Оппий улыбнулся. Радость Эрато была его радостью.
— Приедешь? — с беспокойством заглянула она ему в глаза, боясь, что он откажется.
— Приеду с нашим властелином, когда он вернется из Африки.
Смотрела на него с недоумением.
— С кем? Я не понимаю…
— Узнаешь позже.
Высадившись в Африке с малочисленным войском (буря рассеяла корабли, на которых находилось шесть легионов), Цезарь попытался взять Гадрумет, но это ему не удалось. А когда корабли, бросив поблизости якорь, высадили три легиона, император двинулся во главе войск в глубь страны.

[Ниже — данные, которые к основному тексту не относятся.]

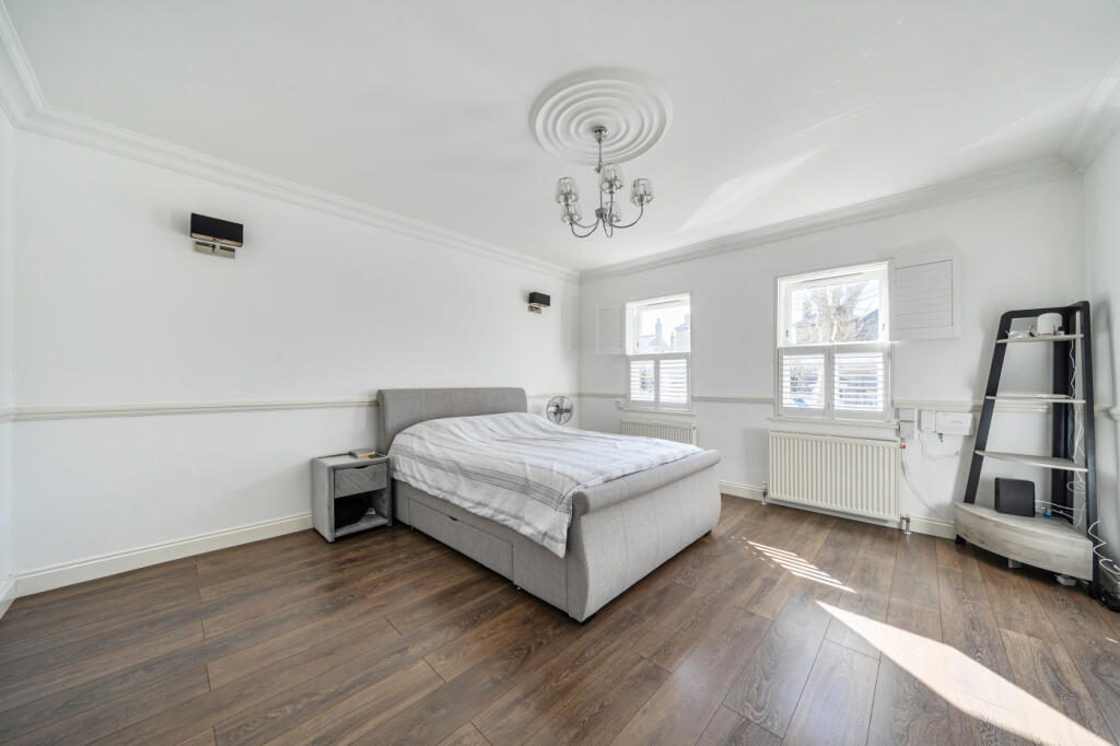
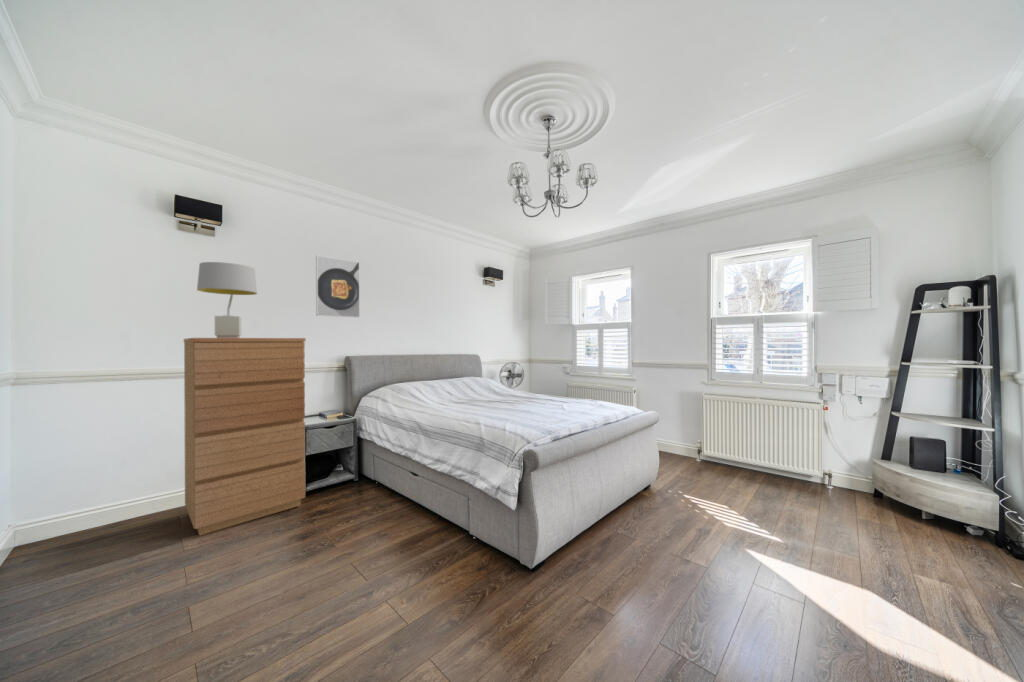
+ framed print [315,255,361,319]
+ table lamp [196,261,258,338]
+ dresser [183,337,306,536]
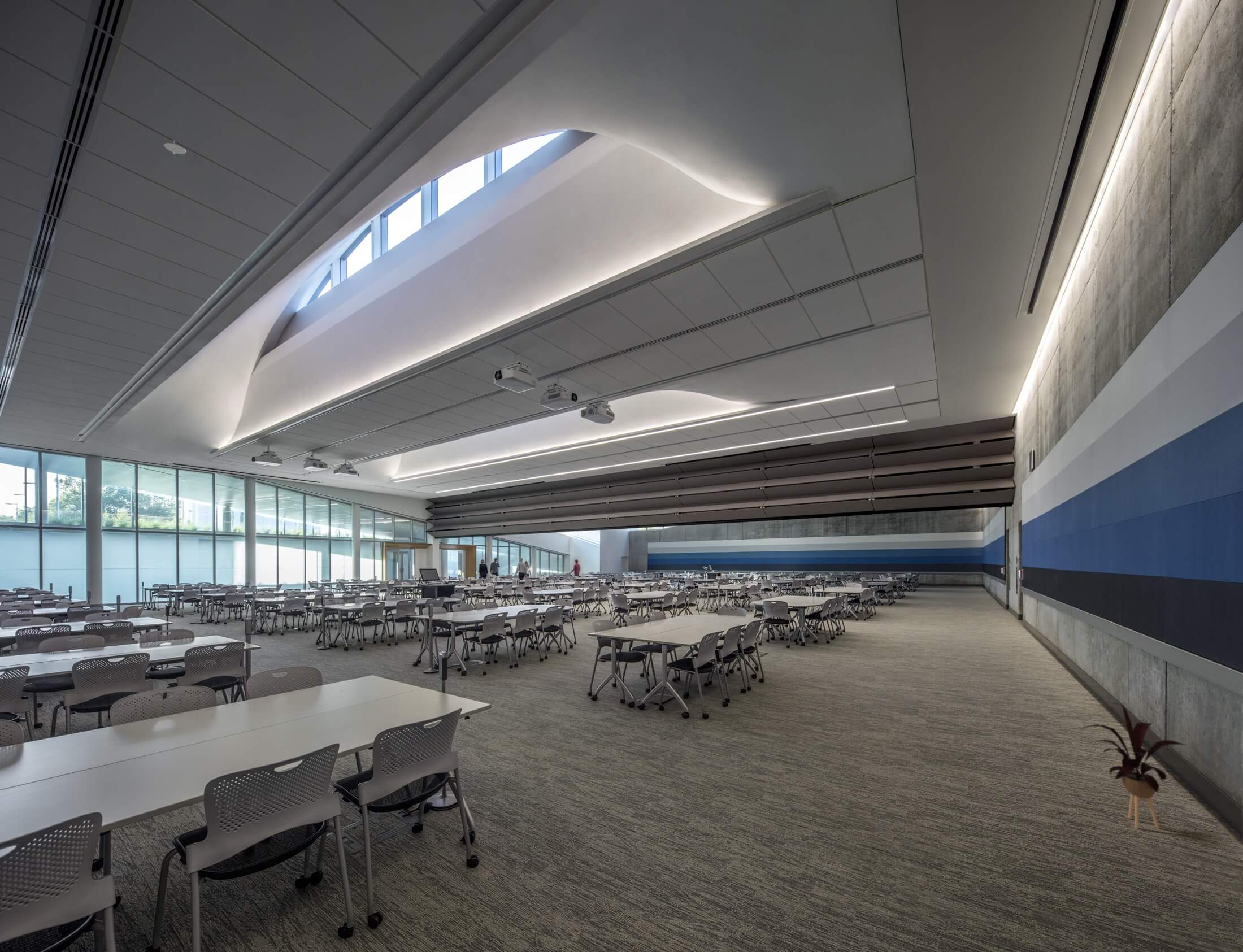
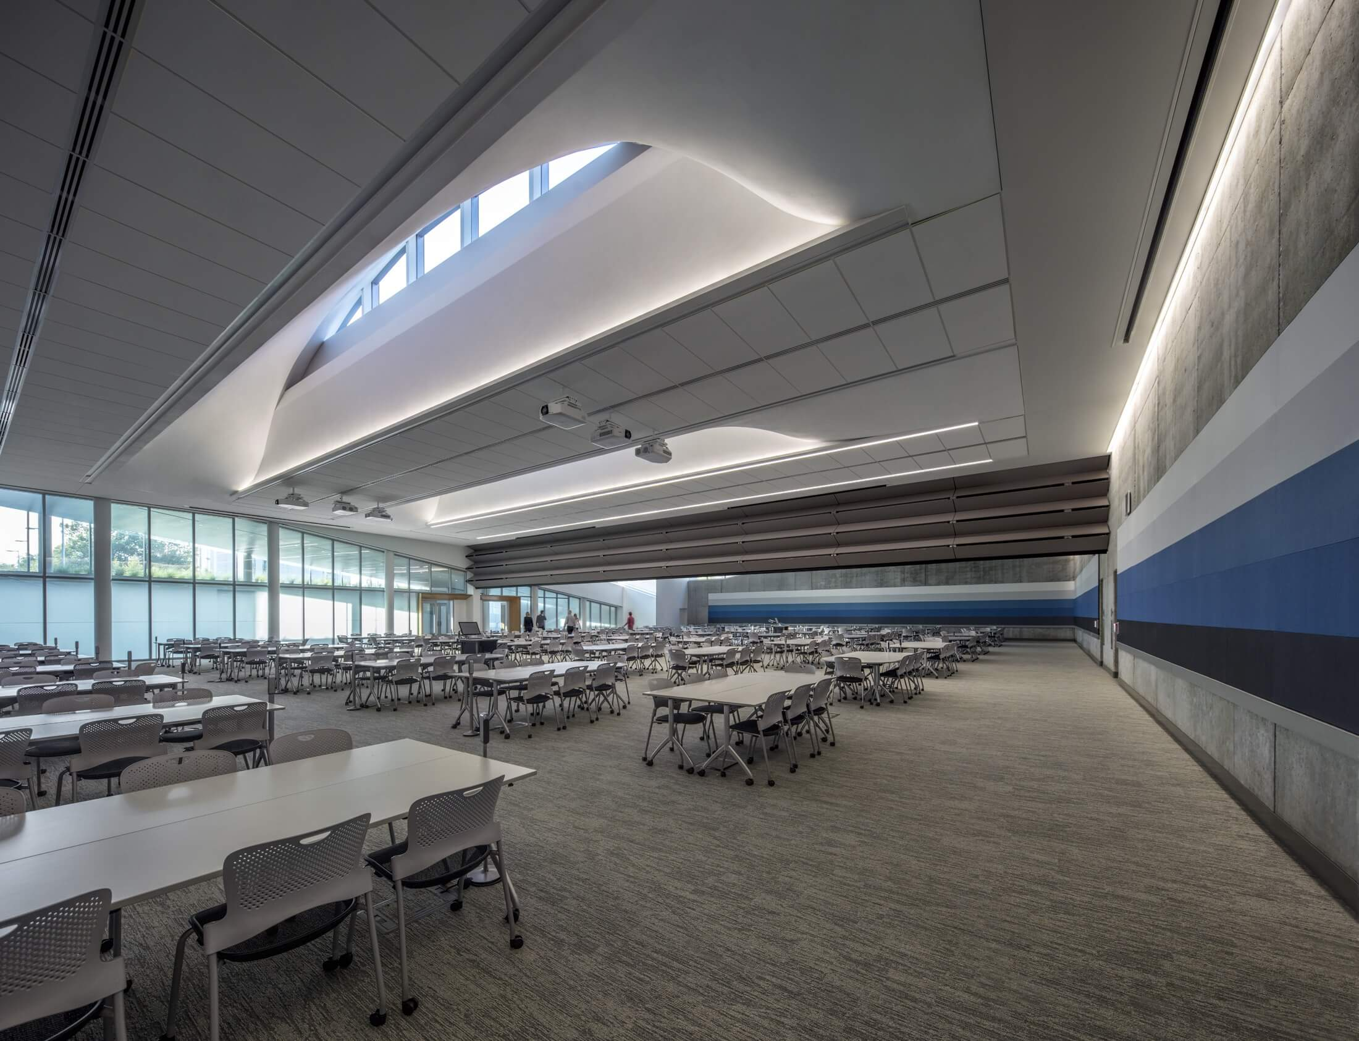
- recessed light [163,140,186,155]
- house plant [1079,703,1187,829]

В бою при Рупсине, где помпеянская конница, под начальствованием Лабиена, едва не разбила легионы Цезаря, стало ясно, что враг сильнее.
— Отступать, — приказал полководец, — будем ждать ветеранов, иначе мы погибли.
Но Лабиен не давал покоя: он тревожил Цезаря днем и ночью, отбивал обозы и лошадей во время водопоя, жег сено и солому, снимал часовых и караулы. Цезарь думал, что делать. Решив наконец разослать надежных людей в соседние города, он приказывал им:
— Склоняйте города на нашу сторону, работайте над тем, чтобы население восставало против Юбы, не жалейте золота на подкуп, раздавайте оружие бедноте и недовольным…
Недели бежали за неделями.
Сам Цезарь не бездействовал: он объехал мавританских царей — Богуда из Тингиса, Бокха из Иола и старого пирата Ситтия, а затем и вождей кочующих гетулоа, подстрекая их выступить против Юбы и прислать подкрепления. Бокх, Ситтий и вожди гетулов, соблазненные богатыми подарками и обещаниями Цезаря, согласились; колебался один Богул, но Цезарь, тайно увидевшись с царицей Эвноей, маленькой грудастой мавританкой, лестью и хитростью уверил ее в своей любви и просил повлиять на супруга.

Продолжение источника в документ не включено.